Lifelong Folklorist Unearths Stories From The South

Bill Ferris' new book, The Storied South: Voices of Writers and Artists, presents 40 years of interviews and photographs.
Bill Ferris' new book, The Storied South: Voices of Writers and Artists, presents 40 years of interviews and photographs.
Credit UNC Press

For decades, Bill Ferris documented Southern African-American folklore.  His latest book The Storied South: Voices of Writers and Artists presents material from 40 years of interviews with writers, scholars and artists who reflected southern culture in their work.

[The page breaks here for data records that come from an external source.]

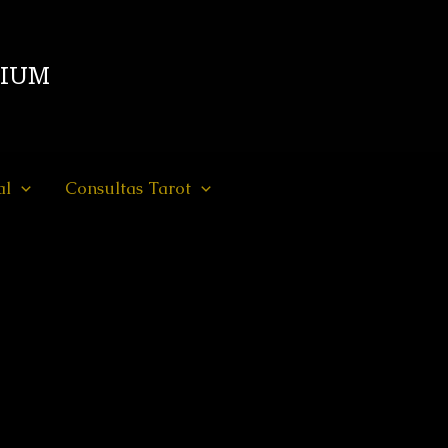
DIUM
al
Consultas Tarot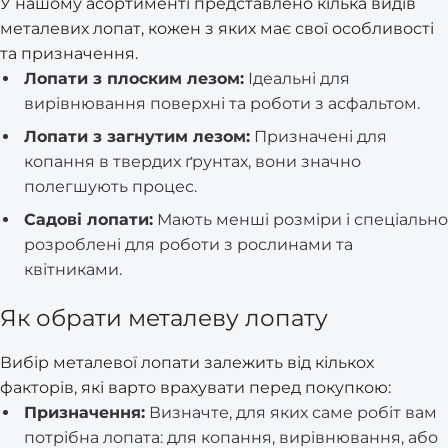
У нашому асортименті представлено кілька видів
металевих лопат, кожен з яких має свої особливості
та призначення.
Лопати з плоским лезом:
Ідеальні для
вирівнювання поверхні та роботи з асфальтом.
Лопати з загнутим лезом:
Призначені для
копання в твердих ґрунтах, вони значно
полегшують процес.
Садові лопати:
Мають менші розміри і спеціально
розроблені для роботи з рослинами та
квітниками.
Як обрати металеву лопату
Вибір металевої лопати залежить від кількох
факторів, які варто врахувати перед покупкою:
Призначення:
Визначте, для яких саме робіт вам
потрібна лопата: для копання, вирівнювання, або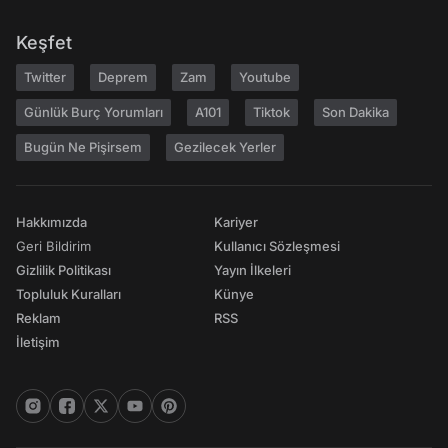
Keşfet
Twitter
Deprem
Zam
Youtube
Günlük Burç Yorumları
A101
Tiktok
Son Dakika
Bugün Ne Pişirsem
Gezilecek Yerler
Hakkımızda
Kariyer
Geri Bildirim
Kullanıcı Sözleşmesi
Gizlilik Politikası
Yayın İlkeleri
Topluluk Kuralları
Künye
Reklam
RSS
İletişim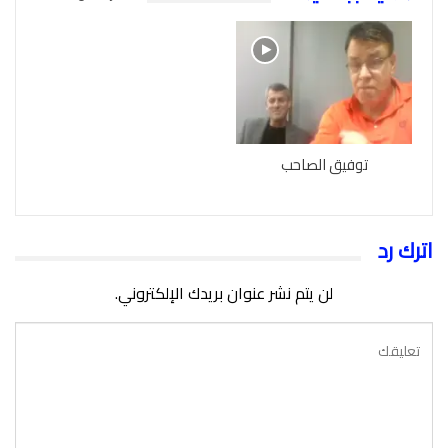
توفيق الصاحب
اترك رد
لن يتم نشر عنوان بريدك الإلكتروني.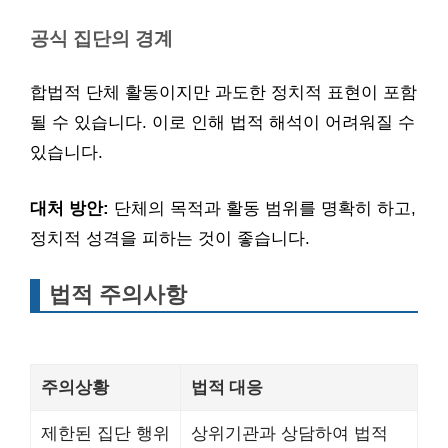
공식 집단의 경계
합법적 단체 활동이지만 과도한 정치적 표현이 포함
될 수 있습니다. 이로 인해 법적 해석이 어려워질 수
있습니다.
대처 방안:
단체의 목적과 활동 범위를 명확히 하고,
정치적 성격을 피하는 것이 좋습니다.
법적 주의사항
주의상황
법적 대응
제한된 집단 행위
상위기관과 상담하여 법적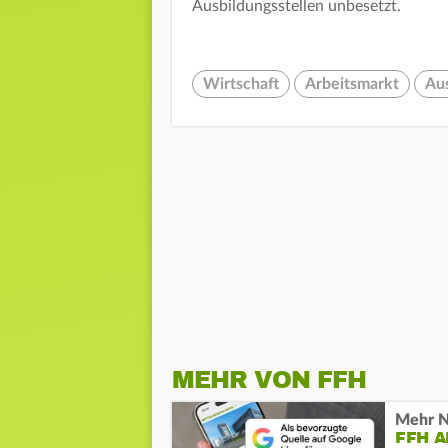
Ausbildungsstellen unbesetzt.
Wirtschaft
Arbeitsmarkt
Au
MEHR VON FFH
Mehr N
FFH 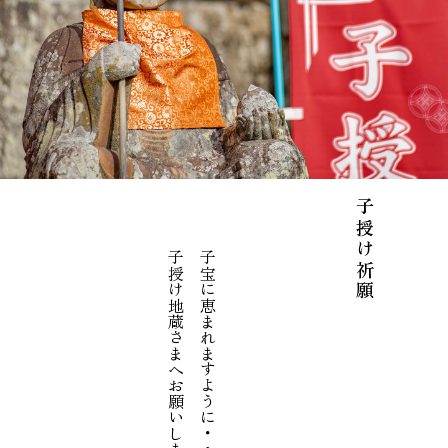
子授け祈願
子授け地蔵さまへお願いしましょう
子宝に恵まれますように・・・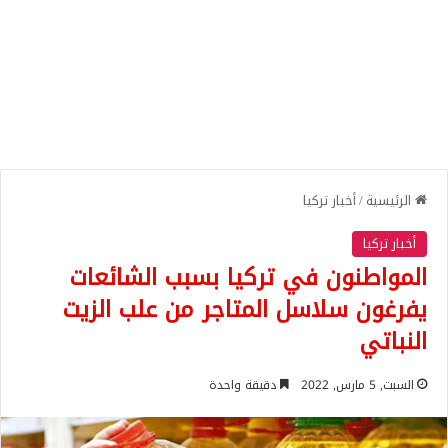
الرئيسية
/
أخبار تركيا
أخبار تركيا
المواطنون في تركيا بسبب الشائعات
يفرغون سلاسل المتاجر من علب الزيت
النباتي
السبت, 5 مارس, 2022
دقيقة واحدة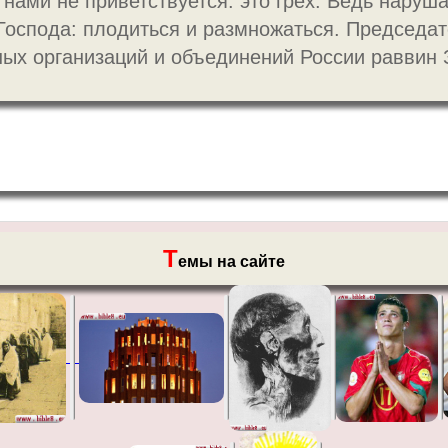
к нами не приветствуется: это грех. Ведь наруш
Господа: плодиться и размножаться. Председат
ных организаций и объединений России раввин 
Т
емы на сайте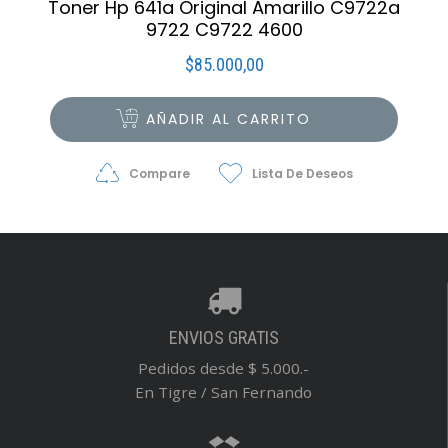
Toner Hp 641a Original Amarillo C9722a
9722 C9722 4600
$
85.000,00
AÑADIR AL CARRITO
Compare
Lista De Deseos
ENVIOS GRATIS
Pedidos desde $ 5.000.-
En Tigre / San Fernando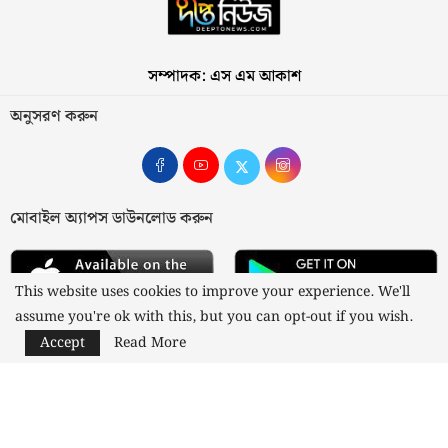
সম্পাদক: এস এম আকাশ
অনুসরণ করুন
মোবাইল অ্যাপস ডাউনলোড করুন
This website uses cookies to improve your experience. We'll
assume you're ok with this, but you can opt-out if you wish.
Accept
Read More
আমাদের সম্পর্কে
যোগাযোগ
বিজ্ঞাপন
গোপনীয়তা নীতি
নীতিমালা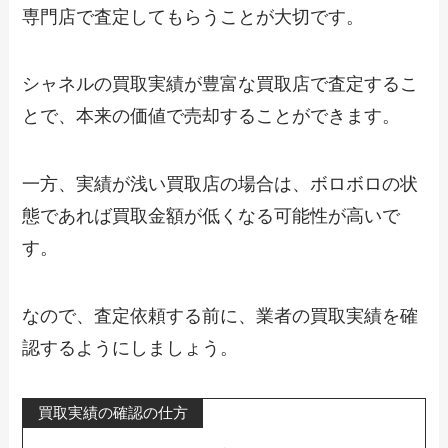
専門店で査定してもらうことが大切です。
シャネルの買取実績が豊富な買取店で査定するこ
とで、本来の価値で売却することができます。
一方、実績が浅い買取店の場合は、ボロボロの状
態であれば買取金額が低くなる可能性が高いで
す。
なので、査定依頼する前に、業者の買取実績を確
認するようにしましょう。
買取実績の確認の仕方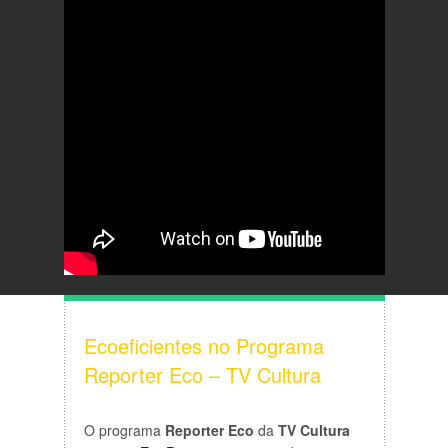
Ecoeficientes no Programa
Reporter Eco – TV Cultura
O programa
Reporter Eco
da
TV Cultura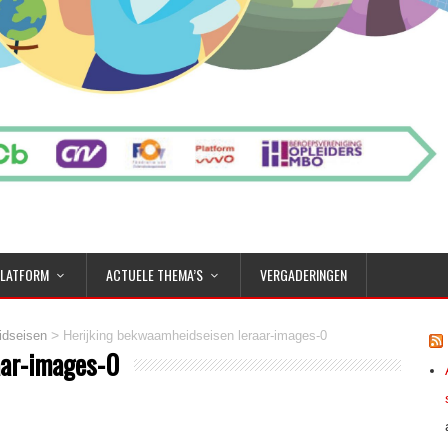
PLATFORM
ACTUELE THEMA’S
VERGADERINGEN
>
dseisen
Herijking bekwaamheidseisen leraar-images-0
aar-images-0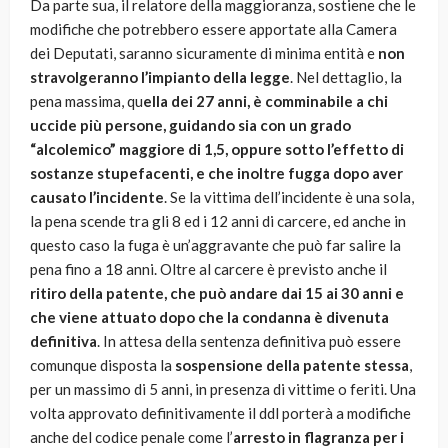
Da parte sua, il relatore della maggioranza, sostiene che le
modifiche che potrebbero essere apportate alla Camera
dei Deputati, saranno sicuramente di minima entità e
non
stravolgeranno
l’impianto della legge
. Nel dettaglio, la
pena massima, qu
ella dei 27 anni, è comminabile a chi
uccide più persone, guidando sia con un grado
“alcolemico” maggiore di 1,5, oppure sotto l’effetto di
sostanze stupefacenti, e che inoltre fugga dopo aver
causato l’incidente
. Se la vittima dell’incidente è una sola,
la pena scende tra gli 8 ed i 12 anni di carcere, ed anche in
questo caso la fuga è un’aggravante che può far salire la
pena fino a 18 anni. Oltre al carcere è previsto anche il
ritiro della patente, che può andare dai 15 ai 30 anni e
che viene attuato dopo che la condanna è divenuta
definitiva
. In attesa della sentenza definitiva può essere
comunque disposta la
sospensione della patente stessa
,
per un massimo di 5 anni, in presenza di vittime o feriti. Una
volta approvato definitivamente il ddl porterà a modifiche
anche del codice penale come l’
arresto in flagranza per i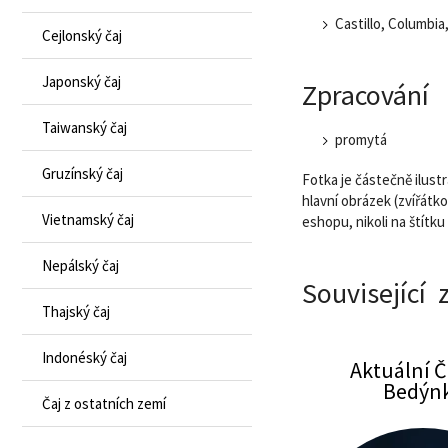
Castillo, Columbia
Cejlonský čaj
Japonský čaj
Zpracování
Taiwanský čaj
promytá
Gruzínský čaj
Fotka je částečně ilustr
hlavní obrázek (zvířátk
Vietnamský čaj
eshopu, nikoli na štítku
Nepálský čaj
Související 
Thajský čaj
Indonéský čaj
Aktuální Č
Kolumbie Popayán decaf - espresso
Casc
Bedýn
Čaj z ostatních zemí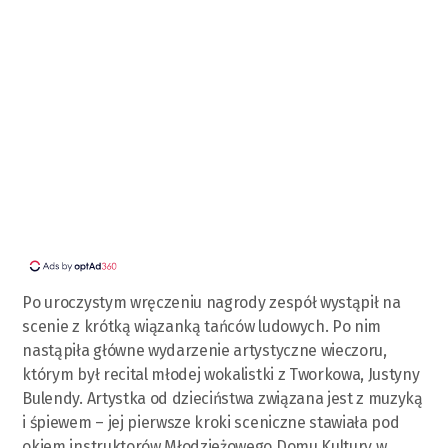
Po uroczystym wręczeniu nagrody zespół wystąpił na
scenie z krótką wiązanką tańców ludowych. Po nim
nastąpiła główne wydarzenie artystyczne wieczoru,
którym był recital młodej wokalistki z Tworkowa, Justyny
Bulendy. Artystka od dzieciństwa związana jest z muzyką
i śpiewem – jej pierwsze kroki sceniczne stawiała pod
okiem instruktorów Młodzieżowego Domu Kultury w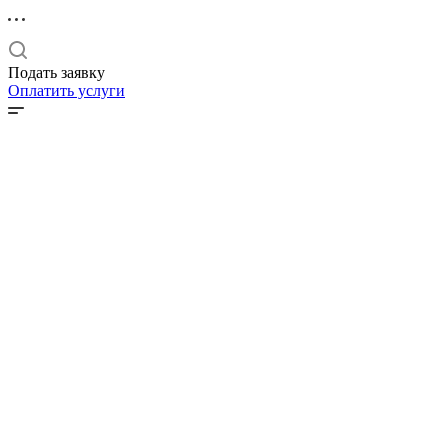
Подать заявку
Оплатить услуги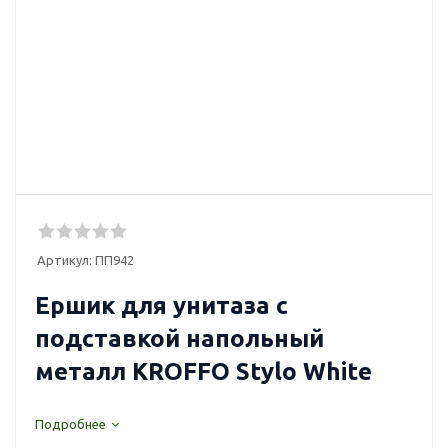
Артикул:
ПП942
Ершик для унитаза с
подставкой напольный
металл KROFFO Stylo White
Подробнее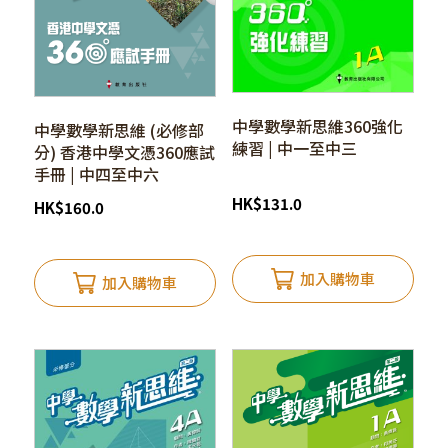
中學數學新思維360強化
中學數學新思維 (必修部
練習 | 中一至中三
分) 香港中學文憑360應試
手冊 | 中四至中六
HK
$
131.0
HK
$
160.0
加入購物車
加入購物車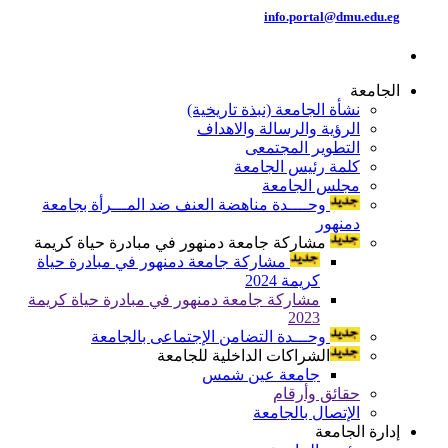
info.portal@dmu.edu.eg
الجامعة
نشأة الجامعة (نبذة تاريخية)
الرؤية والرسالة والاهداف
التطوير المجتمعى
كلمة رئيس الجامعة
مجلس الجامعة
وحــــدة مناهضة العنف ضد المـــرأة بجامعة
دمنهور
مشاركة جامعة دمنهور في مبادرة حياة كريمة
مشاركة جامعة دمنهور في مبادرة حياة
كريمة 2024
مشاركة جامعة دمنهور في مبادرة حياة كريمة
2023
وحـــدة التضامن الإجتماعى بالجامعة
الشراكات الداخلية للجامعة
جامعة عين شمس
حقائق وأرقام
الإتصال بالجامعة
إدارة الجامعة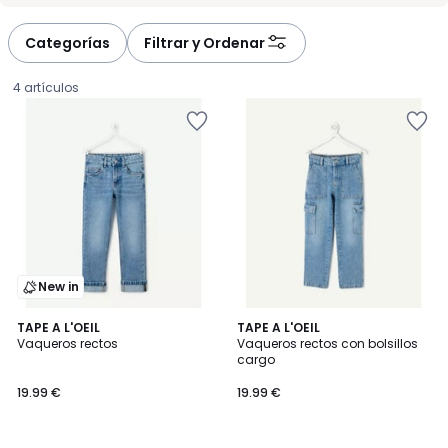
défiler
défiler
à
à
Categorías
Filtrar y Ordenar
gauche
droite
4 artículos
New in
TAPE A L'OEIL
TAPE A L'OEIL
Vaqueros rectos
Vaqueros rectos con bolsillos
cargo
19.99
19.99 €
19.99 €
€.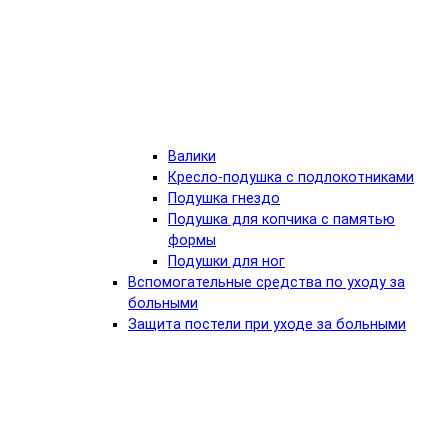
Валики
Кресло-подушка с подлокотниками
Подушка гнездо
Подушка для копчика с памятью
формы
Подушки для ног
Вспомогательные средства по уходу за
больными
Защита постели при уходе за больными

Ferris discussed his new book with Host Frank Stasio on The State of Things.

Ferris said he was inspired to become a folklorist from childhood experiences attending a black church on his family’s Mississippi property.

“The hymns there were sung without hymnals from memory.  They were a capella,” Ferris said.  “The whole church almost would rise from the ground with the sound of that deep, powerful voice and that preacher preaching.”

Ferris began recording songs at the church as a way to preserve the culture.  “I realized as I grew older, since there were no hymnals, when the families were no longer there, the music would disappear,” he said.

These early recordings became his doctoral dissertation topic and documenting Southern culture became a lifelong mission. Ferris’ work documented black and white culture from the American South, gathering voices as diverse as B.B. King and Eudora Welty. 

“As a Southerner, this is part of my culture.  These are voices that I understand in my heart, that I grew up with,” said Ferris. 

He documented vast amounts of African-American folklore in particular.  “In order to better understand myself as a White Mississippean, born in a privileged family, I need to, as my father would always say, walk in the shoes of others,” he said.  

In 1997, President Bill Clinton appointed Ferris the director of the National Endowment for the Humanities. He worked with politicians from both sides of the aisle.

“I would go into the offices of both Senator Kennedy and Jesse Helms, and we found common ground… We didn’t talk politics,” he said.  “We talked about stories… And each year we got an increase of five million dollars.” 

After completing his term as chair of the National Endowment of the Humanities, Ferris came to University of North Carolina at Chapel Hill where he currently serves as history professor and senior associate director for the Center for the Study of the American South.